Which is strange if I ran this with a large zip file (~ 13 MB) and did it ZipFile from StringIO.StringIO or io.BytesIO (maybe something other than a simple file name? Similar problems in the Django application when trying to create ZipFile from TemporaryUploadedFile or even an object file created by calling os.tmpfile() and shutil.copyfileobj() ) and make it open TWO csv files, not just one, at the end of processing. Here's the output I see on a Linux system:
$ ./test_zip_file.py ~/data.zip direct 1 Processed 250 items. $ ./test_zip_file.py ~/data.zip StringIO 1 Processing failed on item 242 Traceback (most recent call last): File "./test_zip_file.py", line 26, in process_zip_file for idx, row in enumerate(csv_file): File ".../python2.7/csv.py", line 104, in next row = self.reader.next() File ".../python2.7/zipfile.py", line 523, in readline return io.BufferedIOBase.readline(self, limit) File ".../python2.7/zipfile.py", line 561, in peek chunk = self.read(n) File ".../python2.7/zipfile.py", line 581, in read data = self.read1(n - len(buf)) File ".../python2.7/zipfile.py", line 641, in read1 self._update_crc(data, eof=eof) File ".../python2.7/zipfile.py", line 596, in _update_crc raise BadZipfile("Bad CRC-32 for file %r" % self.name) BadZipfile: Bad CRC-32 for file 'items.csv' $ ./test_zip_file.py ~/data.zip BytesIO 1 Processing failed on item 242 Traceback (most recent call last): File "./test_zip_file.py", line 26, in process_zip_file for idx, row in enumerate(csv_file): File ".../python2.7/csv.py", line 104, in next row = self.reader.next() File ".../python2.7/zipfile.py", line 523, in readline return io.BufferedIOBase.readline(self, limit) File ".../python2.7/zipfile.py", line 561, in peek chunk = self.read(n) File ".../python2.7/zipfile.py", line 581, in read data = self.read1(n - len(buf)) File ".../python2.7/zipfile.py", line 641, in read1 self._update_crc(data, eof=eof) File ".../python2.7/zipfile.py", line 596, in _update_crc raise BadZipfile("Bad CRC-32 for file %r" % self.name) BadZipfile: Bad CRC-32 for file 'items.csv' $ ./test_zip_file.py ~/data.zip StringIO 0 Processed 250 items. $ ./test_zip_file.py ~/data.zip BytesIO 0 Processed 250 items.

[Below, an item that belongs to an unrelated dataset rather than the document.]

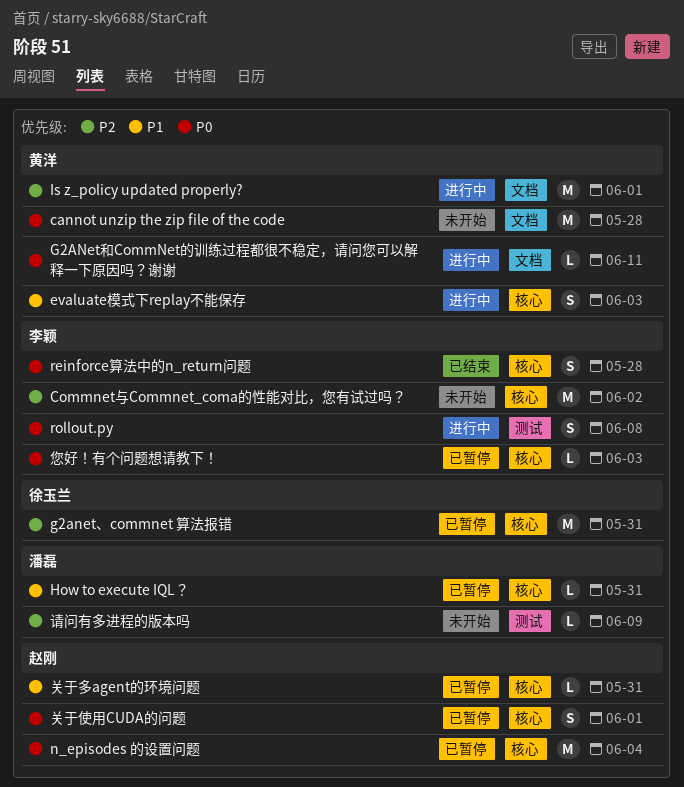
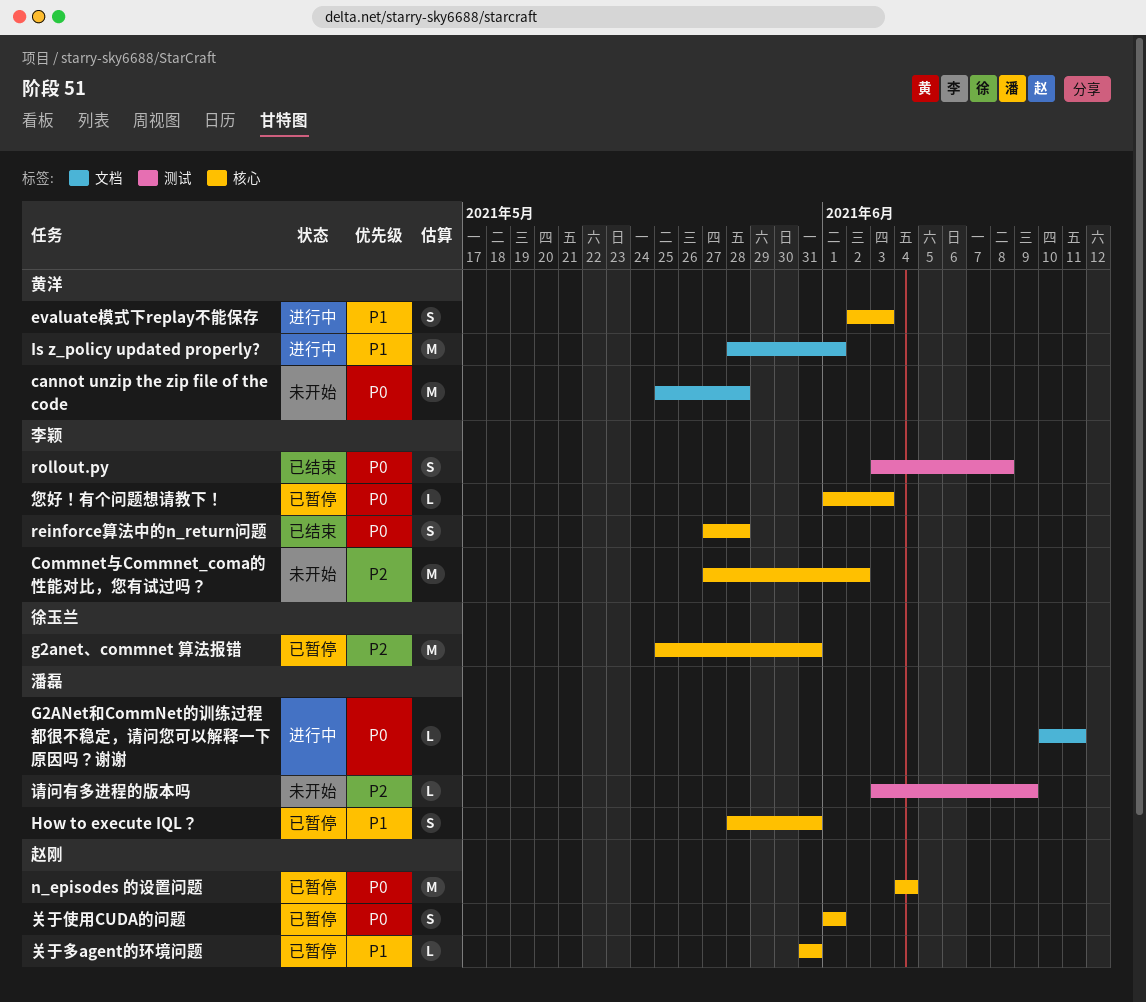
G2ANet和CommNet的训练过程都很不稳定，请问您可以解释一下原因吗？谢谢, owner: 黄洋 -> 潘磊
How to execute IQL？, estimate: L -> S
Is z_policy updated properly?, priority: P2 -> P1
rollout.py, status: 进行中 -> 已结束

By the way, the code does not work under the same conditions, but it works differently on my OS X system. Instead of BadZipfile , it seems to read corrupted data and is very confused.

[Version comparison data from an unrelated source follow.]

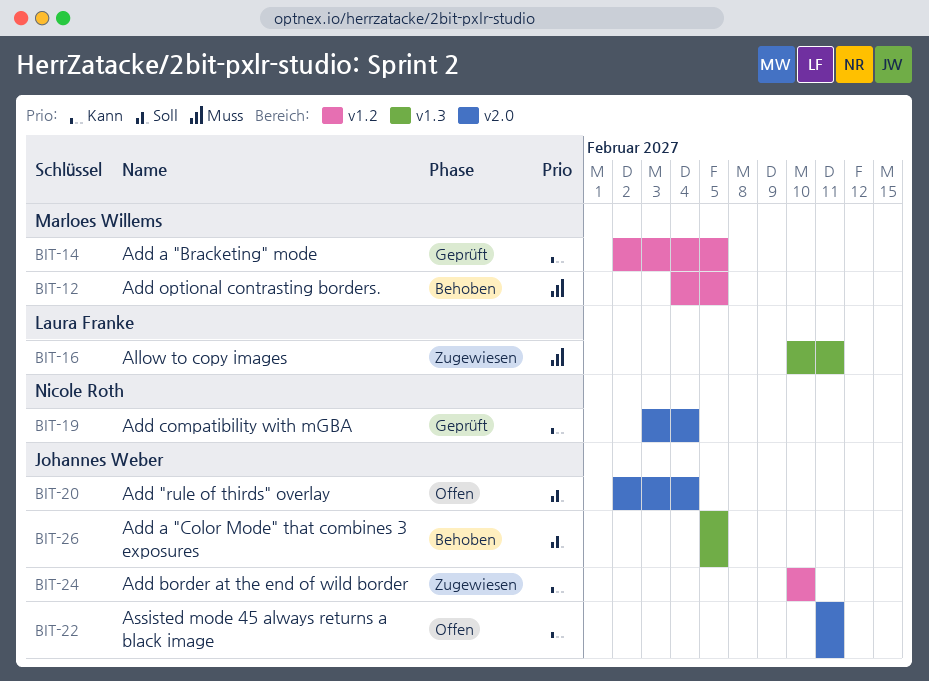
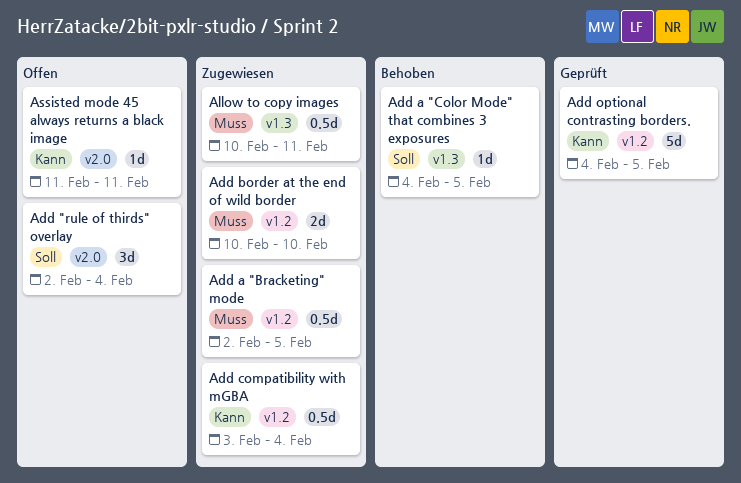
Add a "Bracketing" mode, status: Geprüft -> Zugewiesen
Add a "Bracketing" mode, priority: Kann -> Muss
Add a "Color Mode" that combines 3 exposures, start: Feb 5 -> Feb 4
Add border at the end of wild border, priority: Kann -> Muss
Add compatibility with mGBA, status: Geprüft -> Zugewiesen
Add compatibility with mGBA, label: v2.0 -> v1.2
Add optional contrasting borders., status: Behoben -> Geprüft
Add optional contrasting borders., priority: Muss -> Kann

This all tells me that I am doing something in this code that you should not do - for example: call zipfile.open in a file, while it already has another file in the same zip file object? This doesn't seem to be a problem when using ZipFile(filename) , but maybe it is problematic when passing a ZipFile file-like object due to some implementation details in the ZipFile module?
Perhaps I missed something in the ZipFile ? Or maybe this is not yet documented? Or (least likely) an error in the ZipFile module?